__WHAT IS EXPECTED__. Copy the following lines exactly as they appear, covering all of them.

━━━━━ DATASET RECORDS ━━━━━

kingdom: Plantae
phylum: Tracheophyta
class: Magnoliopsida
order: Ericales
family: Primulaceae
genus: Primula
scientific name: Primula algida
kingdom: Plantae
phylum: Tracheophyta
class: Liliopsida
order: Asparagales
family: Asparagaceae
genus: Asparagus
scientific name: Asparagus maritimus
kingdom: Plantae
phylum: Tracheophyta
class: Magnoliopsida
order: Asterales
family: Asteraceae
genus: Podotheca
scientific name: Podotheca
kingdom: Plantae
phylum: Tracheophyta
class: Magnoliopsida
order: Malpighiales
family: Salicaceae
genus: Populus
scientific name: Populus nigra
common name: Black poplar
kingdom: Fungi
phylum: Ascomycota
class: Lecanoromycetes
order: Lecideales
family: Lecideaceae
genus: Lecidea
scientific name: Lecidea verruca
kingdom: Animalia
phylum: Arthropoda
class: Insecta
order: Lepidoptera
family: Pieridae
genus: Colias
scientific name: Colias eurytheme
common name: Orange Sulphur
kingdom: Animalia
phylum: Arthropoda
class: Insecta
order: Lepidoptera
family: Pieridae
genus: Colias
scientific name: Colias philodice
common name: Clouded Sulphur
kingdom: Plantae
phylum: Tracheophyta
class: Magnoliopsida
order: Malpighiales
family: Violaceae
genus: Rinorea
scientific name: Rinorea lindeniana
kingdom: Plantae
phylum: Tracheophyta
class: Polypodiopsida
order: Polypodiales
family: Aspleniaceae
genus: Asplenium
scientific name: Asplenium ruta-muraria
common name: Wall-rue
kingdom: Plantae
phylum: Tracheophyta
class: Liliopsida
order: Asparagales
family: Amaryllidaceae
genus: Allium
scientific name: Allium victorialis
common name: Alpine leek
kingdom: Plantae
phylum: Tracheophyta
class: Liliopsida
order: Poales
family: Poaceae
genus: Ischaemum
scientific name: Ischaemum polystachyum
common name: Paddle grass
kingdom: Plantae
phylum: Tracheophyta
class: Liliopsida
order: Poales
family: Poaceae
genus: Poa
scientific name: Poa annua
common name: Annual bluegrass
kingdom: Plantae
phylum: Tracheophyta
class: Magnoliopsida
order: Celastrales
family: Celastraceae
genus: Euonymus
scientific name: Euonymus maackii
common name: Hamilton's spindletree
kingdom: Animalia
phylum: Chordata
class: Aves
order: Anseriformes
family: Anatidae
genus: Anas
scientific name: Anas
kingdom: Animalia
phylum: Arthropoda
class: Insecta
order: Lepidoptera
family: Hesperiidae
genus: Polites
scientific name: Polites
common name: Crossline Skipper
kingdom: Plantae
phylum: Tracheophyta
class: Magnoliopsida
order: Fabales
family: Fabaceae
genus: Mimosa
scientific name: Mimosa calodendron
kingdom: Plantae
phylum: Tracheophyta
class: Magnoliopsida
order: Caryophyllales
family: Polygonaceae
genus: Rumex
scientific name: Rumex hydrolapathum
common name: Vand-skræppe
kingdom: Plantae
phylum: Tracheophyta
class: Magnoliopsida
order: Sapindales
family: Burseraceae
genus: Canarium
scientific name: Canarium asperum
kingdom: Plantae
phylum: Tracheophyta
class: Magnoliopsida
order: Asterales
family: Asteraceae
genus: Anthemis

━━━━━

__WRITTEN SOLUTION__.
kingdom: Plantae
phylum: Tracheophyta
class: Magnoliopsida
order: Ericales
family: Primulaceae
genus: Primula
scientific name: Primula algida
kingdom: Plantae
phylum: Tracheophyta
class: Liliopsida
order: Asparagales
family: Asparagaceae
genus: Asparagus
scientific name: Asparagus maritimus
kingdom: Plantae
phylum: Tracheophyta
class: Magnoliopsida
order: Asterales
family: Asteraceae
genus: Podotheca
scientific name: Podotheca
kingdom: Plantae
phylum: Tracheophyta
class: Magnoliopsida
order: Malpighiales
family: Salicaceae
genus: Populus
scientific name: Populus nigra
common name: Black poplar
kingdom: Fungi
phylum: Ascomycota
class: Lecanoromycetes
order: Lecideales
family: Lecideaceae
genus: Lecidea
scientific name: Lecidea verruca
kingdom: Animalia
phylum: Arthropoda
class: Insecta
order: Lepidoptera
family: Pieridae
genus: Colias
scientific name: Colias eurytheme
common name: Orange Sulphur
kingdom: Animalia
phylum: Arthropoda
class: Insecta
order: Lepidoptera
family: Pieridae
genus: Colias
scientific name: Colias philodice
common name: Clouded Sulphur
kingdom: Plantae
phylum: Tracheophyta
class: Magnoliopsida
order: Malpighiales
family: Violaceae
genus: Rinorea
scientific name: Rinorea lindeniana
kingdom: Plantae
phylum: Tracheophyta
class: Polypodiopsida
order: Polypodiales
family: Aspleniaceae
genus: Asplenium
scientific name: Asplenium ruta-muraria
common name: Wall-rue
kingdom: Plantae
phylum: Tracheophyta
class: Liliopsida
order: Asparagales
family: Amaryllidaceae
genus: Allium
scientific name: Allium victorialis
common name: Alpine leek
kingdom: Plantae
phylum: Tracheophyta
class: Liliopsida
order: Poales
family: Poaceae
genus: Ischaemum
scientific name: Ischaemum polystachyum
common name: Paddle grass
kingdom: Plantae
phylum: Tracheophyta
class: Liliopsida
order: Poales
family: Poaceae
genus: Poa
scientific name: Poa annua
common name: Annual bluegrass
kingdom: Plantae
phylum: Tracheophyta
class: Magnoliopsida
order: Celastrales
family: Celastraceae
genus: Euonymus
scientific name: Euonymus maackii
common name: Hamilton's spindletree
kingdom: Animalia
phylum: Chordata
class: Aves
order: Anseriformes
family: Anatidae
genus: Anas
scientific name: Anas
kingdom: Animalia
phylum: Arthropoda
class: Insecta
order: Lepidoptera
family: Hesperiidae
genus: Polites
scientific name: Polites
common name: Crossline Skipper
kingdom: Plantae
phylum: Tracheophyta
class: Magnoliopsida
order: Fabales
family: Fabaceae
genus: Mimosa
scientific name: Mimosa calodendron
kingdom: Plantae
phylum: Tracheophyta
class: Magnoliopsida
order: Caryophyllales
family: Polygonaceae
genus: Rumex
scientific name: Rumex hydrolapathum
common name: Vand-skræppe
kingdom: Plantae
phylum: Tracheophyta
class: Magnoliopsida
order: Sapindales
family: Burseraceae
genus: Canarium
scientific name: Canarium asperum
kingdom: Plantae
phylum: Tracheophyta
class: Magnoliopsida
order: Asterales
family: Asteraceae
genus: Anthemis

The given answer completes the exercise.